もう別れてもいいですか(垣谷美雨 中央公論新社)

50代の原田澄子は、欠礼はがきで知人の夫が死んだと知って、おもわず「羨ましい」と呟いてしまうほど、夫が嫌いだった。2人の娘は独立して離婚に障害はないが、経済的な不安から踏み切れない。周囲は、暴力、浮気、浪費のいずれでもないのに離婚するのはおかしい、などというが・・・という話。

澄子の夫は家事は一切しないし、澄子が泊まりがけで旅行に行くのを簡単には許可しない。今時そんな夫婦いるの?などと思う。しかし、著者の作品はリサーチに基づいて書かれている感じがするし、何より共感を呼ばないとこんなに売れっ子にはなれないだろうから、本書を読んで「ああ、ウチと全く同じ」と思う妻が多いのかもしれない。

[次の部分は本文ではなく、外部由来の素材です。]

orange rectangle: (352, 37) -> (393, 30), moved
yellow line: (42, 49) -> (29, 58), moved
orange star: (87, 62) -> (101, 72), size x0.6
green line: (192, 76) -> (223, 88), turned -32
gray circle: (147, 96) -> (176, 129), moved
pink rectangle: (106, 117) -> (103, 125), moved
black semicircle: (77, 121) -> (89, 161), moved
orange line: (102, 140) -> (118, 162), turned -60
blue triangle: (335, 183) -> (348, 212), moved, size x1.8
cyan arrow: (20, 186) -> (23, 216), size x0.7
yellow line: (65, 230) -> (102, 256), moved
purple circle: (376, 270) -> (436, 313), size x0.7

新聞の人生相談コーナーをよく読むのだが、今時信じられないような封建的?風習(嫁姑関係とか・・・今時親と同居してしていることすら珍しいような気がするのだが、そうでもないのだろうか)とかについての相談が結構多い。「いくらなんでもこれは釣りだろ」と思ってしまうのだが、全国紙でこの欄を担当する編集者は毎日投書の山と格闘しているのだろうから、きっと作り話は見破れるはずだ。だから多くは本当なのだろうし、人生相談のネタみたいな本書のような夫婦もたくさん実在するのかもしれない。

本書は、この上ないほどのハッピーエンドで、これを読んだら澄子と似たような立場の人は「ああ、私も今すぐ家を出て離婚しよう」と思ってしまうんじゃないか、と心配?になる。

澄子の夫と同じような立場(実は私もそうだが)の人の方こそ本書を読むべきかもしれない。「あなたの妻もきっとこんな風に思っていますよ」と知るために。